▶ [Required action 1]: Transcribe the stretch from "Kevin L. Jackson" through "through this roadmap?" in the supply chain interview.
▶ [Required action 2]: Go on with the supply chain interview, picking up after its final sentence.

▶ [Exercise passage]:

BEGIN

Yeah. I mean, this is the struggle that all our clients are dealing with, right? I think, you know, one of the ways you do that is really kind of visibility and bringing new capabilities, like AI, to the forefront. So, when we’re thinking about, you know, S&OP planning processes, how do we get better data visibility, how do we get more scenarios factored in than the way AI can to reduce the best result at the lowest cost, but also the most sustainable result. So, we talked about just using one example. If we think about transport planning, and we think about the best mode of transport for the least carbon impact, then the way we do that is by now in a traditional S&OP process by giving a carbon impact score to each mode of transport. So, that can be another factor that’s saying, you know, this would be the more sustainable way to move your product. So, again, I think it’s using the data, the tools, and the new capabilities to really give new visibility to the options.

Kevin L. Jackson (11:30):

So, this data and these new business processes, you know, enable that visibility so the smart people can actually make decisions. The data’s not telling you what to do, but it’s presenting the options. And based upon the business at that time, you can make the right decision. I know organizations across all industries are trying to merge technology and platforms and experience in order to fuel digital transformation. But technology seems to be at its core because it creates the new opportunities. It actually enables growth and you can create these new business models. What are some of the other challenges that organizations are having with their supply chains as they go through this roadmap?

Stacy Short (12:28):

Well, I think bringing out the new business model example is a good one. Traditionally, if we just look at one example in a traditional manufacturing-based industry, they were very product-centric for years and years and years. What they’ve started to understand now is there’s a lot of value in the data they create. And so, what they can do is create a number of aftermarket services that actually give them completely new revenue streams. So, now, they’re more a services-based company offering aftermarket services, whether it be repairs or whether it be even use of data as the revenue stream. I think if you take one example in the farming industry and you think about it’s not just about manufacturing the tractor anymore, it’s about the sensors that might be on the tractor that help you understand things about temperature or soil quality that help you become a better farmer, but also feed back into your product innovation process, what have you learned about what you need to do in the next generation of what you manufacture. So, I think helping them understand how to create those new revenue streams and giving them the technology and the data to do it is really what’s key.

END

▶ [Data extracts]:
BEGIN

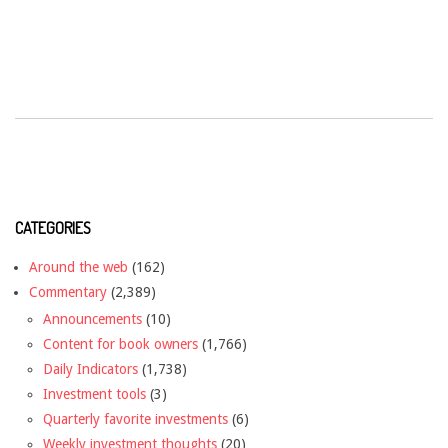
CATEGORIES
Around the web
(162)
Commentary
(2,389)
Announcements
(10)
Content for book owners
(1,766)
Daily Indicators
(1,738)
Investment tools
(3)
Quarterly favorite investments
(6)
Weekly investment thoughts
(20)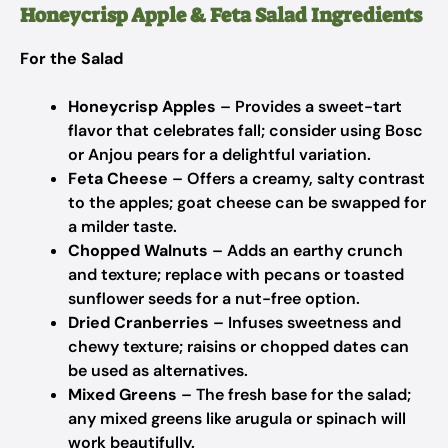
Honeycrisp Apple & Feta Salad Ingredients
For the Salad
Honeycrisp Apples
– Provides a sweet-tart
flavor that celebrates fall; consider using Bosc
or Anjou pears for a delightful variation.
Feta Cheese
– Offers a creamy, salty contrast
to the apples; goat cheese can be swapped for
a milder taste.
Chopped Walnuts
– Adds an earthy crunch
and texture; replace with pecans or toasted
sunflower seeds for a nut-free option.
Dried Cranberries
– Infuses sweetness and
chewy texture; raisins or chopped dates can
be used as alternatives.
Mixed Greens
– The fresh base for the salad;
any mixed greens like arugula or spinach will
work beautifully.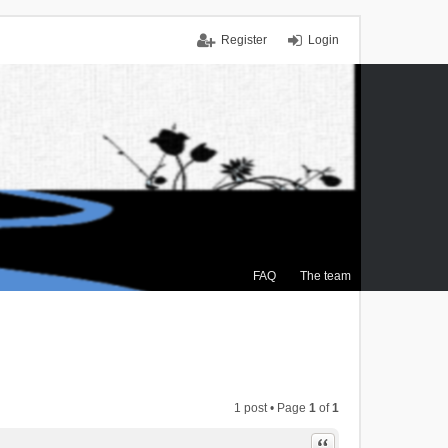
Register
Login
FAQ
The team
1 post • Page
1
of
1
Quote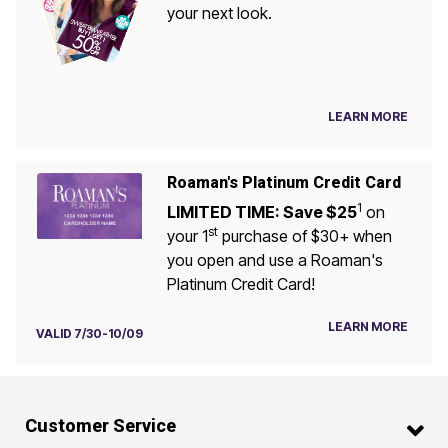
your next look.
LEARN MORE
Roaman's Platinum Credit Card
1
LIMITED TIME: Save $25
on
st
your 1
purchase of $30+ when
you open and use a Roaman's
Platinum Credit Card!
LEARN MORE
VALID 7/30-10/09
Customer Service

END
BEGIN

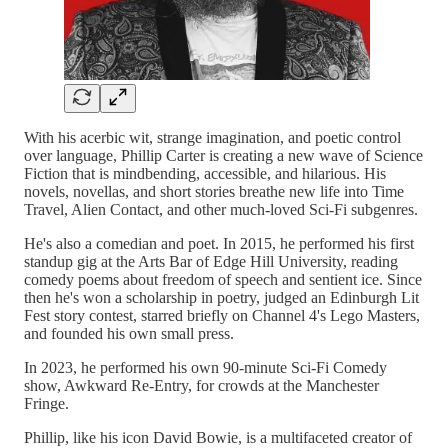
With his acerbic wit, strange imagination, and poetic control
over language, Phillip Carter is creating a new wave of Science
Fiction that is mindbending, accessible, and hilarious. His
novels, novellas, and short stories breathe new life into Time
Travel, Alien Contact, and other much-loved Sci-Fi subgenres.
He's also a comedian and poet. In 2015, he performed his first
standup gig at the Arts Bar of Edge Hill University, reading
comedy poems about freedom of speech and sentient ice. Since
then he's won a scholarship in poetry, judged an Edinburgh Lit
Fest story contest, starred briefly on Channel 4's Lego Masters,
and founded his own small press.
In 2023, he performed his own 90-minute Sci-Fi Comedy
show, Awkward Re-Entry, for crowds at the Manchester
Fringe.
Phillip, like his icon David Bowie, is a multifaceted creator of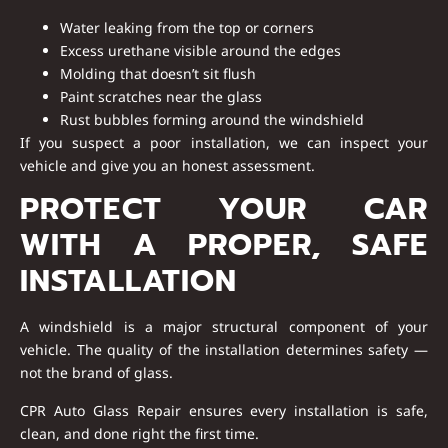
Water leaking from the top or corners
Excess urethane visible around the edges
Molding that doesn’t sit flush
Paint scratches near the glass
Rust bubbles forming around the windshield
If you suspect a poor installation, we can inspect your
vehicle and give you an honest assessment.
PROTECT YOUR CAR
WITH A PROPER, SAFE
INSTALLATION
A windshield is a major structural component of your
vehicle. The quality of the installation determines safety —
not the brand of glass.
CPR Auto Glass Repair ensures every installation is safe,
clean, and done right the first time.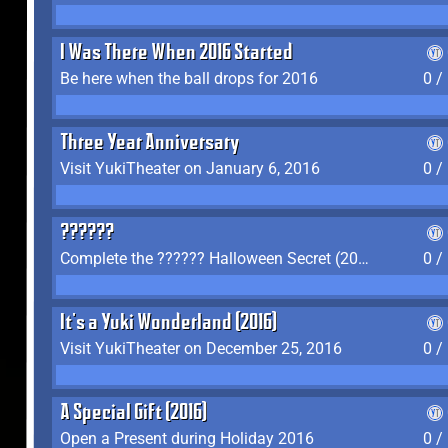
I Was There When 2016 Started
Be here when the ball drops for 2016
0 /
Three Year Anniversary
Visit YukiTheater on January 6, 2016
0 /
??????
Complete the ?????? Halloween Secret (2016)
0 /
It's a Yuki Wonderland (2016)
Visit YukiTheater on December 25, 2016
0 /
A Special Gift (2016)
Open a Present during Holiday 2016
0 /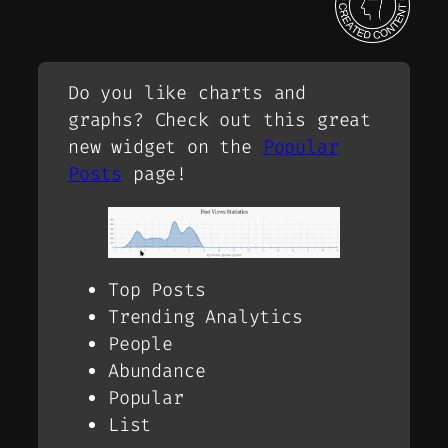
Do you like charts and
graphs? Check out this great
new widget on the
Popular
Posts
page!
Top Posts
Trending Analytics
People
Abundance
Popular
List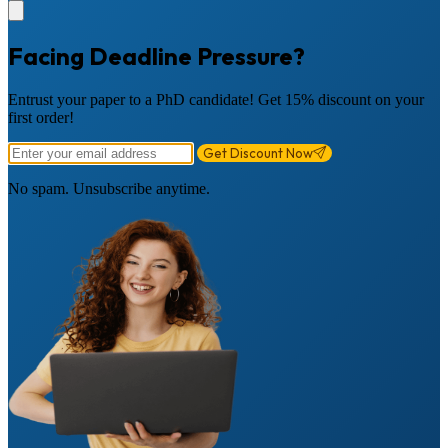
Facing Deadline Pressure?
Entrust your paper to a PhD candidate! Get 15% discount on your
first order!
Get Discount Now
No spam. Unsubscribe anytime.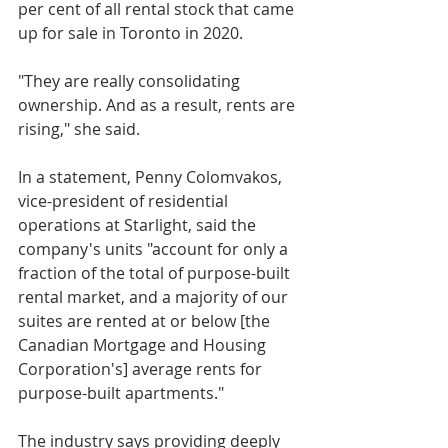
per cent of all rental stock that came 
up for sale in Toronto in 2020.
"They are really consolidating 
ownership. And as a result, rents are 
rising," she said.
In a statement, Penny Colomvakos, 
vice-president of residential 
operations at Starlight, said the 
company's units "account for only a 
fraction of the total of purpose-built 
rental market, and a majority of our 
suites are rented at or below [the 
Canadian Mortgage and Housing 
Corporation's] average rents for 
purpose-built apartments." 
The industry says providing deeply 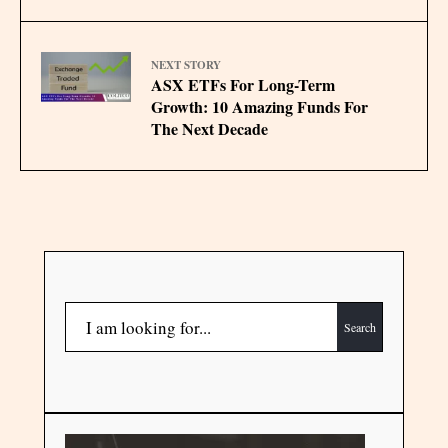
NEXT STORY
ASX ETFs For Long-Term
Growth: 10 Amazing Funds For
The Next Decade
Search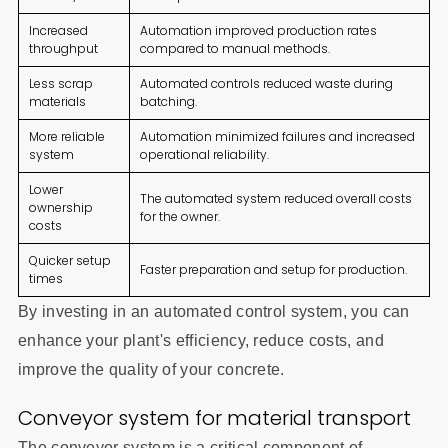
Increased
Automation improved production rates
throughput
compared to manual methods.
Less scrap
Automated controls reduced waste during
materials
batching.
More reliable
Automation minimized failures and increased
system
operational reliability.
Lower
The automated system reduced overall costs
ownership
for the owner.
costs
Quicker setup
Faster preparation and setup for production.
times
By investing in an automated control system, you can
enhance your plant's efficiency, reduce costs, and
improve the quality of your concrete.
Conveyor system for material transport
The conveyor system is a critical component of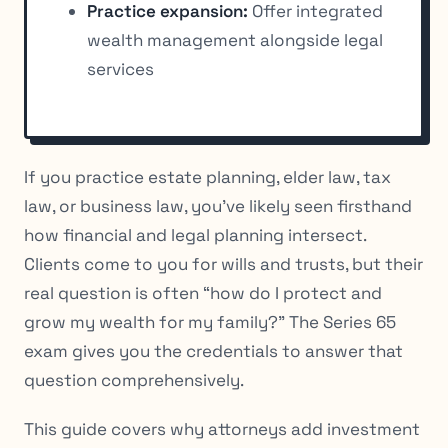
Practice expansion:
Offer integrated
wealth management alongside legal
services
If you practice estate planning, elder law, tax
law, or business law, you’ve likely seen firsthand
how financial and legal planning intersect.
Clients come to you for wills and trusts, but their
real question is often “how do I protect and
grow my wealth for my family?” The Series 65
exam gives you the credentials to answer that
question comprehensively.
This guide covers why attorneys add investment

END
BEGIN

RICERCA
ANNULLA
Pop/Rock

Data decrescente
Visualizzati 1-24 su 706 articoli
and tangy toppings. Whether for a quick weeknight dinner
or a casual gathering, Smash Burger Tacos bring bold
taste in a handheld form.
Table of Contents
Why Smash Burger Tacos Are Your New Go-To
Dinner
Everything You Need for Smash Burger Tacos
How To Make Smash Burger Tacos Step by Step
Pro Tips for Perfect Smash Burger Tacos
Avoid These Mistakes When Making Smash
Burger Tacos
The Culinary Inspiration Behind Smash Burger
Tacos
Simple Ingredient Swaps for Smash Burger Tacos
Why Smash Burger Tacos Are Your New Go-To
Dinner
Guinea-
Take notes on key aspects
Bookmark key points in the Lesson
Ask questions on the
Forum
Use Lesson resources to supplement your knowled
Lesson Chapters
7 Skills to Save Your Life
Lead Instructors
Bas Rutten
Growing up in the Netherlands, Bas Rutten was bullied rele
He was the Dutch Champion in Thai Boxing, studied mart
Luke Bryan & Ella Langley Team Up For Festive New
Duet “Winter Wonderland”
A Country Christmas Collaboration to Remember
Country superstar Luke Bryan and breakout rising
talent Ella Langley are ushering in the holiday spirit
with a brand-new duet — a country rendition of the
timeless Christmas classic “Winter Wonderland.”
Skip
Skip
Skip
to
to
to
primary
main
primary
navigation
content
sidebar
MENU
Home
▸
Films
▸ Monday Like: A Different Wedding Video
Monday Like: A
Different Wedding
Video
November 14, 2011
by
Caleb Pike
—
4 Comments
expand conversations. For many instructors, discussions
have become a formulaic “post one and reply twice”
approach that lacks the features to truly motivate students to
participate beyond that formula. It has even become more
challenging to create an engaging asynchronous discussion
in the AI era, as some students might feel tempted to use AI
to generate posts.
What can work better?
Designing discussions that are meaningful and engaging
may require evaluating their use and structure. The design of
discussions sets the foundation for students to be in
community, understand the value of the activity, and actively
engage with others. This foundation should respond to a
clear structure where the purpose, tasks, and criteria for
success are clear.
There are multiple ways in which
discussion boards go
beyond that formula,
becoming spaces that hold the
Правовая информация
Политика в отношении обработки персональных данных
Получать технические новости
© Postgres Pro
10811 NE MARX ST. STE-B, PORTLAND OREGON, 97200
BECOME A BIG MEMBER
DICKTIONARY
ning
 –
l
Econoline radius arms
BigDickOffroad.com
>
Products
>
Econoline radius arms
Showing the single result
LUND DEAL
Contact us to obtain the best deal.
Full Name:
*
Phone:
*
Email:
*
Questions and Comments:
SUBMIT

END

▶ [Your response 1]:
Kevin L. Jackson (11:30):

So, this data and these new business processes, you know, enable that visibility so the smart people can actually make decisions. The data’s not telling you what to do, but it’s presenting the options. And based upon the business at that time, you can make the right decision. I know organizations across all industries are trying to merge technology and platforms and experience in order to fuel digital transformation. But technology seems to be at its core because it creates the new opportunities. It actually enables growth and you can create these new business models. What are some of the other challenges that organizations are having with their supply chains as they go through this roadmap?

▶ [Your response 2]:
Kevin L. Jackson (13:39):

You know, I really like the way you brought in manufacturing, because, traditionally, you’re right, they were really focused on the product, that physical assembly line, or putting the pieces together and putting it in a box, pushing it out, and then sort of wiping their hands, and go on building the next thing. But if you are looking at how the product is being used, then you have to somehow get data about how it’s being used. And you are not physically there, it seems to be a virtual extension of the core company. So, this part of digital transformation, what are you seeing when it comes to the virtual enterprise and sustainability, for example?

Stacy Short (14:29):

Yeah, 100 percent. I mean, data is the critical element here. And you think about the evolution, you know, we’ve been exchanging data for different reasons for a long time, going back to the way we did it with facts and then [inaudible]. And, now as we move into platforms, you know, this is the most critical thing of sharing data between companies getting additional visibility that help each of you develop better products and services for your customer. So, really, it is about sort of working together on a whole new level and, really, the platform technology gives us the ability to do that.

Kevin L. Jackson (15:07):

Yeah. Yeah. When I first started my podcast a couple of years ago, and I thought I was being cool by saying digital transformers. And the whole purpose was to highlight companies and executives like you, that are leading their industries into the future of, of digital transformation. But, now, it’s more like a cliche, because everybody is talking about it. But how do you think about it? How do you define digital transformation?

Stacy Short (15:41):

So, certainly, at IBM, we define digital transformation as delivering these tangible business outcomes for our customers. So, whether it’s the ability – like what we just talked about – to move a traditionally products-based company into a completely new revenue stream by allowing them to use data or aftermarket services to just realize a whole new opportunity for their company, this is what we are trying to create when we talk about digital transformation that we’re moving them to the next level in the evolution of their company.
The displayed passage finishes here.